💡 Core Concepts & Executive Briefing
Understanding the Capitalist Mindset
In a restaurant or pub, the “Capitalist Mindset” is really about how you lead day-to-day so the business can grow without you being stuck in every decision. The core tool is the 80% Rule: if someone on your team can do a task to about 80% of your standard, you should delegate it fully—not keep checking it like they’re trying to impress you.
In practice, that means your job shifts from “doing everything right here, right now” to “building systems that run while you sleep, take meetings, and make better deals.”
#Why the 80% Rule?
Perfection is expensive in food service. When you demand 100% on every task, you create bottlenecks: approvals, delays, and inconsistent execution. In the restaurant world, delays show up fast—cold tickets, long ticket times, frustrated servers, and lost tables.
The 80% Rule helps you avoid micromanaging by setting a realistic standard that still protects quality.
Restaurant example: If you personally review every draft menu description, every chalkboard special, and every portion change, you’ll slow down decision-making. Instead, train your chef and service lead to handle the “draft” at 80%. You review the final set only for the big-impact items (new menu launches, major allergens, pricing changes).
The Importance of Delegation
Delegation in a restaurant isn’t just “handing off chores.” It’s giving your manager the authority and resources to run the shift. It also means you stop being the approval layer for everything.
When delegation is done well, you get:
- Faster service recovery (issues fixed on the floor, not later)
- Better staff confidence
- A stronger rhythm of prep, service, and close
Pub example: If a shift manager runs the weekly prep timing and bartender rotation, you’re freeing yourself to handle vendor pricing, marketing nights, and hiring plans—not counting forks at 11:00 PM.
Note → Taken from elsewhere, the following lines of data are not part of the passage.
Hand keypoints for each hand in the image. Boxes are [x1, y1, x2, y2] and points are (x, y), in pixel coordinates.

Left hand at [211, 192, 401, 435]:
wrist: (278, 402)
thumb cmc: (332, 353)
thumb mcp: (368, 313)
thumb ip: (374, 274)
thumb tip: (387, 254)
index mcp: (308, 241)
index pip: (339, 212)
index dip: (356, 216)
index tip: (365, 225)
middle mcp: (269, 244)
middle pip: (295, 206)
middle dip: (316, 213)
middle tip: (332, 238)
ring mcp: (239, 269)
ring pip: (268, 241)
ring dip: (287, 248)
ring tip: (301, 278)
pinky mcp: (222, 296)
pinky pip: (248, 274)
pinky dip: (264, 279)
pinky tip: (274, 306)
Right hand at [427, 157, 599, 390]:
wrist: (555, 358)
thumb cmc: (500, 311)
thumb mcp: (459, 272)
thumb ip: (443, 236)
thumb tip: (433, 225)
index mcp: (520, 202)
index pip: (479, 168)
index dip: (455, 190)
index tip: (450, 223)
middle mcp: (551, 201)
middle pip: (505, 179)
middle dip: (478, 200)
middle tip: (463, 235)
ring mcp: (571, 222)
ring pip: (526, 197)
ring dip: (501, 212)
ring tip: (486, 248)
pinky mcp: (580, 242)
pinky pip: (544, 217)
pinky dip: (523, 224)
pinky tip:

The Role of Trust in Leadership
Trust is the difference between a thriving floor and one that freezes whenever something unexpected happens. Your team should feel safe to use their training to solve problems.
That doesn’t mean “no standards.” It means the standards are clear enough that the team can act without guessing.
Family-run pub example: If the family’s bartenders are constantly waiting for the owner to decide whether a refund is allowed, they’ll stop moving quickly. But if you clearly define refund rules, comp limits, and the ticket notes to use, the floor runs smoothly and the team feels trusted.
Implementing the 80% Rule
1. Identify Tasks to Delegate: Make a list of owner-only tasks you’re doing out of habit. Typical ones in restaurants/pubs include: approving every comp, rewriting every promo text, re-doing prep schedules, re-pricing specials, or checking every food prep log.
2. Empower Your Team: Give authority plus a simple standard. For example: a manager can comp up to a set dollar amount when a mistake is proven and documented, and can adjust timing for ticket congestion.
3. Monitor and Adjust: Don’t “hover.” Review outcomes in your weekly scorecard. If performance is below 80%, refine the training or the checklist—not the leader’s confidence.
Restaurant example: You delegate the ordering process to your kitchen manager using par levels and weekly supplier lead times. You don’t reorder every ingredient yourself. You review on Mondays: waste, stockouts, and delivery accuracy.
Conclusion
The Capitalist Mindset for restaurants and pubs is about building a team that can execute at 80% without you bottlenecking the operation. When you delegate with clear standards, you reduce approval delays, tighten execution, and create time for the owner work that actually moves the business—prime costs, labor planning, marketing calendar, and growth decisions.